Continua depois da publicidade
Este é o desabafo de um taxista, que prefere não se identificar (para não sofrer represálias), e que se solidariza com a família do menino Eric. Na tarde da última terça-feira, a criança caiu, abriu um corte na cabeça e tinha que ser transportada de um hospital para outro, mas três taxistas se negaram a fazer a corrida porque os pais do menino haviam chegado ao hospital de Uber. O caso ganhou muita repercussão. A preocupação dos bons profissionais do táxi é que a atitude irresponsável e desumana daqueles três motoristas manche a reputação de toda a categoria.
”Como em todas as profissões existem os bons e os maus profissionais. E os maus advogados? Jornalistas? Professores? O que precisamos é separar o joio do trigo”, escreveu outro taxista, indignado com a situação. Concordo. Neste episódio, especificamente, muitas pessoas que se manifestaram reclamaram dos serviços de táxi, explicando os motivos pelos quais estão migrando para o Uber, além do custo menor: carros sujos, motoristas se recusando a fazer a viagem porque o trajeto é curto, mau humor, rádio nas alturas… São muitos os problemas relatados. Então, a conclusão é de que a mudança deve começar por aí: oferecer um bom serviço à população, provando que usar táxi é a melhor alternativa. Já que não dá para competir em preço com os motoristas de aplicativo (e aí já é outra discussão, que não cabe ao usuário), então que ganhem em educação e qualidade do serviço, como faz o taxista lá do início deste texto. Ele tem uma freguesia fiel.

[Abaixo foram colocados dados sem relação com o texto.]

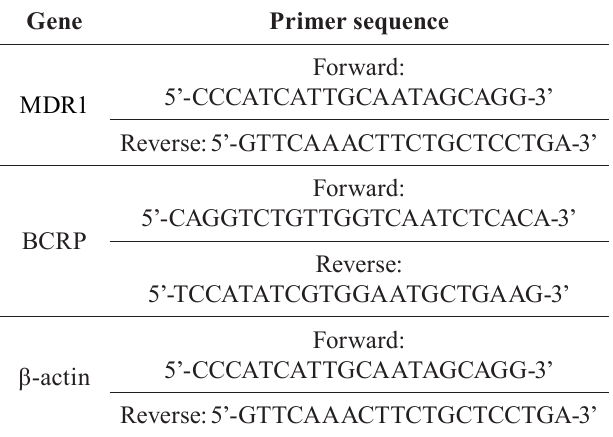
TABLE I - P rimers used in reverse transcription-quantitative polymerase chain reaction Gene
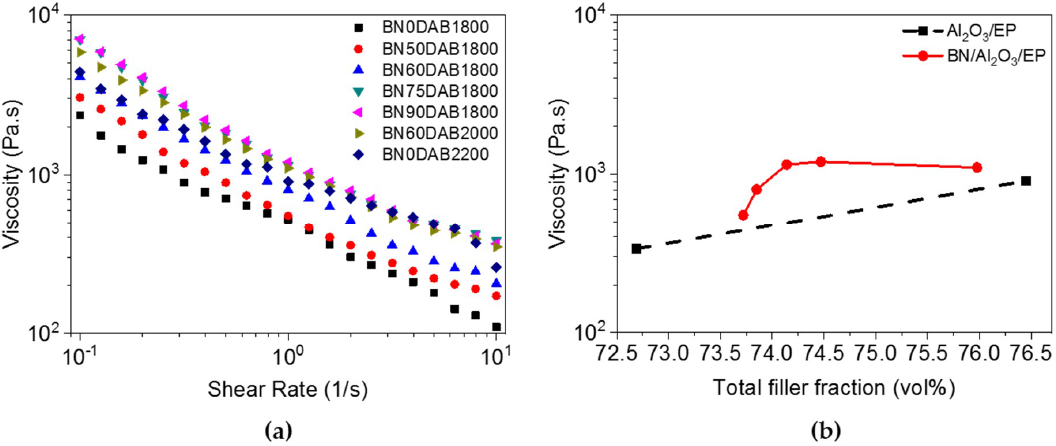
Figure 2. Steady shear viscosities ( a ) and viscosity at a shear rate of 1 s − 1 vs. total filler fraction of Al 2 O 3 /epoxy resin (EP) and boron nitride (BN)/Al 2 O 3 /EP ( b ).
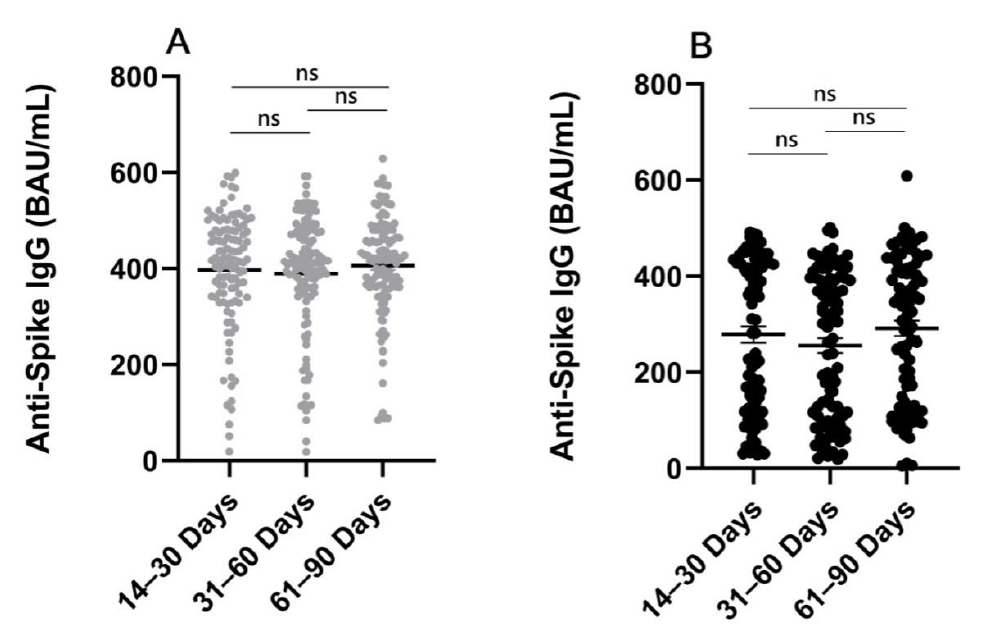
Figure 3. Dynamics of anti-spike IgG levels after complete vaccination. ( A ) There are no significant differences in the quantitative level of anti-spike IgG at different time points (14–30 days, 31–60 days, and 61–90 days) among the 18–59-year group ( p > 0.1 between groups). The means and SEM are shown. ( B ) There are no significant differences in the quantitative levels of anti-spike IgG at different time points (14–30 days, 31–60 days, and 61–90 days) in the ≥ 60-year group ( p > 0.1 between groups). The means and SEM are shown. SEM, standard error of the mean. ns, not significant.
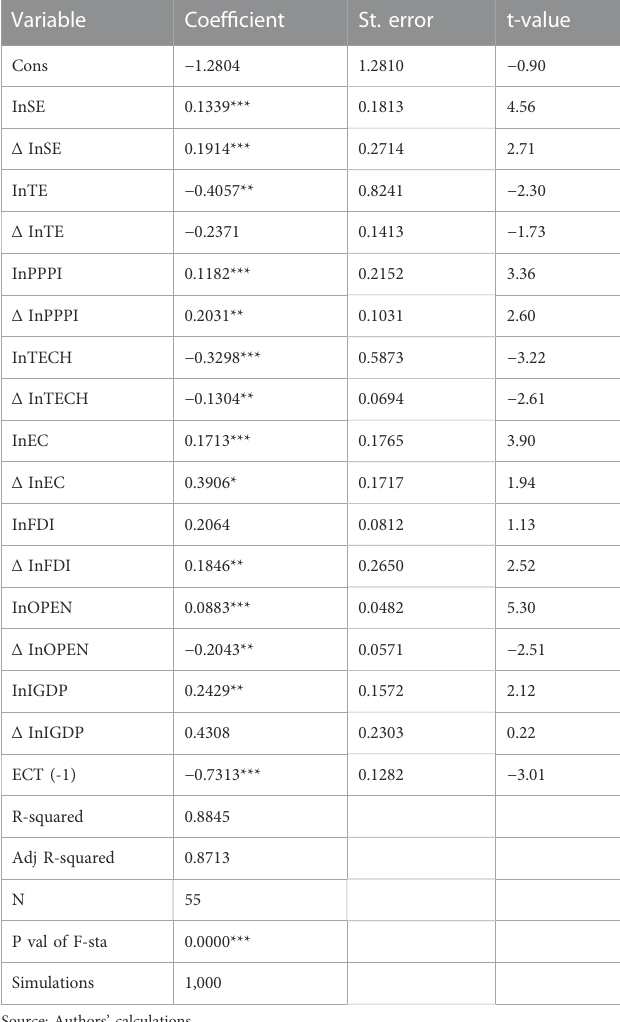
TABLE 8 Dynamic ARDL simulations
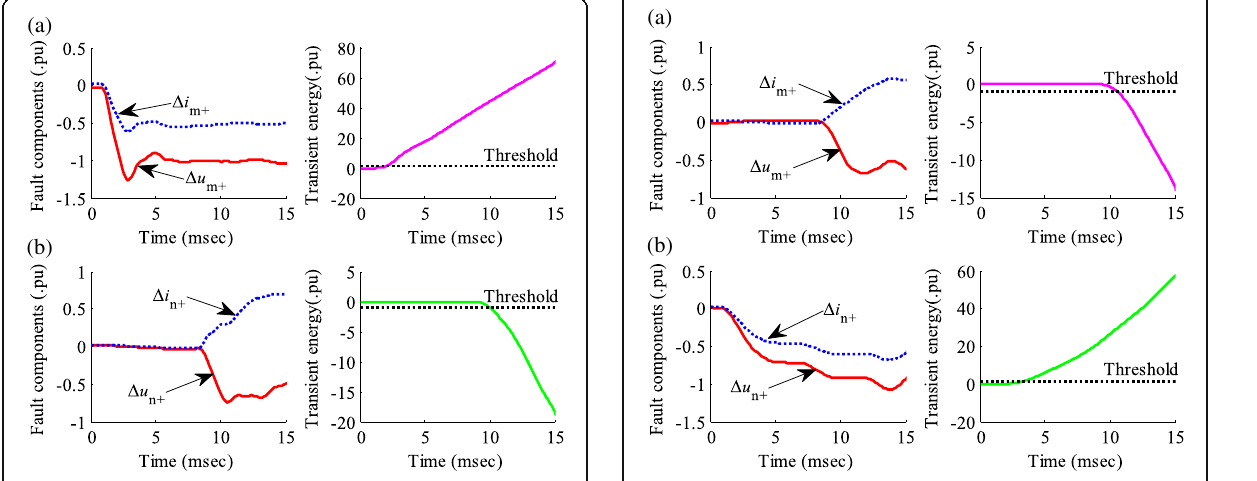
Fig. 12 Waveforms of fault components and transient energies detected on the positive pole line for a fault at F 4. a Rectifier station.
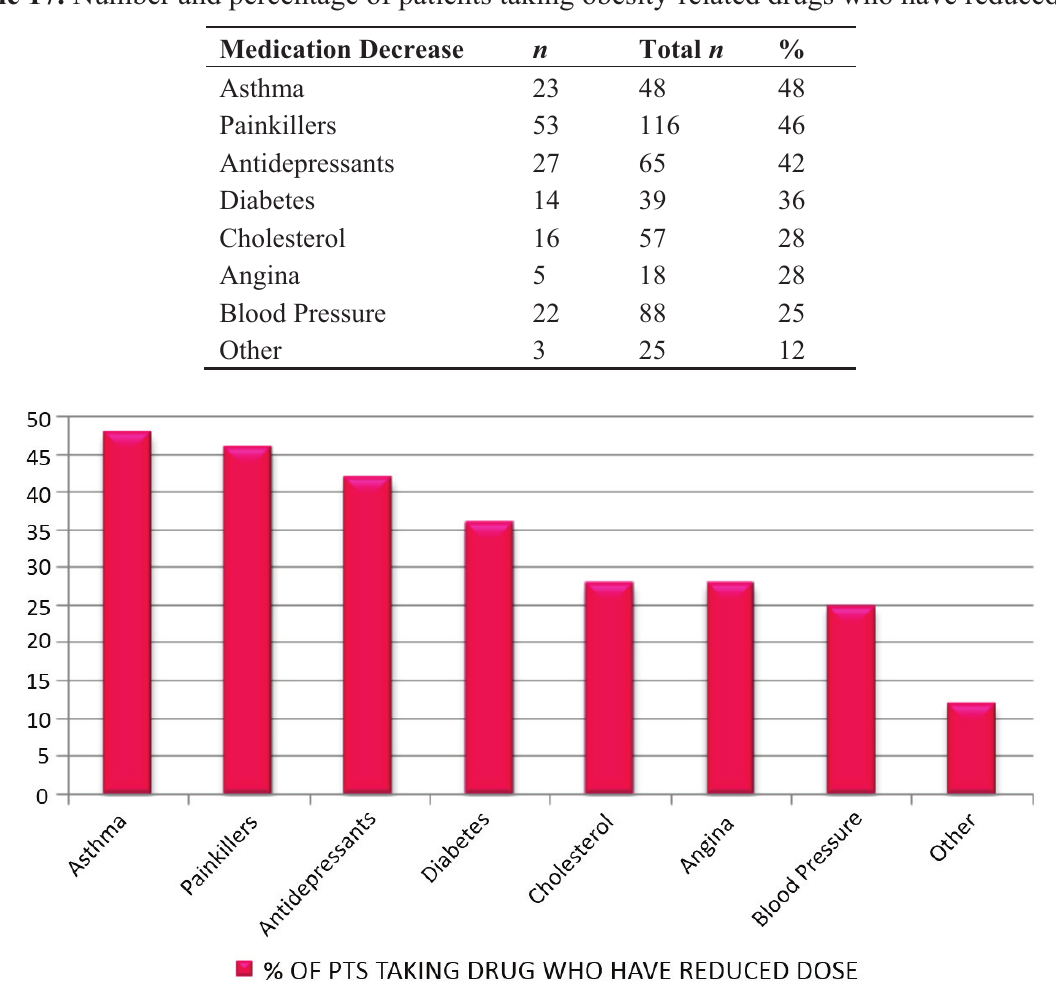
Table 17. Number and percentage of patients taking obesity-related drugs who have reduced dose.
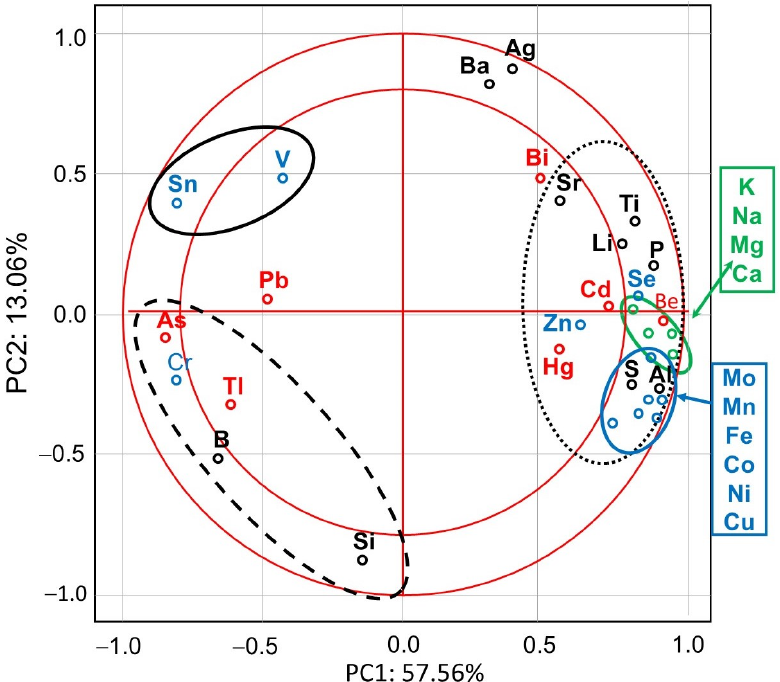
Figure 2. Principal component analysis (PCA) in honey bees exposed and unexposed to imidacloprid: two-dimensional projection of the variables (biominerals) in the principal components PC1 and PC2. Explanations: doted-line ellipse = bees were fed a diet without imidacloprid-control group; solid-line ellipse = bees were fed a diet containing a 5 ppb addition of imidacloprid; dashed-line ellipse = bees were fed a diet with a 200 ppb addition of imidacloprid. The levels of all the electrolytic bioelements in the worker bee bodies decreased due to IMD exposition proportionally to IMD dose, but the 5 ppb dose of IMD had a strong impact. (Figure 3). This corresponds with the PCA results (Figure 2) as all of the bioelements very highly influenced PC1 (their values were above + 0.8) and were also highly positively correlated with one another. IMD decreased the levels of 8 out of the 11 enzymatic bioelements (Figure 4) but increased those of only 3 bioelements (SN, V, Cr). The impact of the feeding with addition of both 5 ppb and 200 ppb of IMD was similarly strong in about 50% of the bioelements, i.e., 5 ppb of IMD influenced the biomineral content in a really marked way. PCA showed (Figure 2) that all of these eight bioelements had high positive values of PC1 and were very highly positively correlated with one another. On the other hand, Sn, V, and Cr had negative PC1 values while being at the same time positively, but not closely, correlated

Quanto ao caso do menino, um dos motoristas de táxi disse a uma rede de TV que se arrepende de ter se negado a conduzir a família até o outro hospital. Já é um começo. Negar atendimento é crime. O Código de Defesa do Consumidor é claro, no seu art. 39, inciso II: “É vedado ao fornecedor de produtos ou serviços, dentre outras práticas abusivas: recusar atendimento às demandas dos consumidores, na exata medida de suas disponibilidades”. Sendo assim, tendo a possibilidade de transportar o passageiro (consumidor), isto é, estando com o táxi livre, o taxista, na condição de fornecedor de serviço, não pode se recusar a prestá-lo, nem pode selecionar seus clientes. Ao disponibilizar o serviço, o taxista assume a obrigação de atender o passageiro, sob pena de incorrer, inclusive, em crime contra as relações de consumo, com penas que variam de dois a cinco anos, ou multa.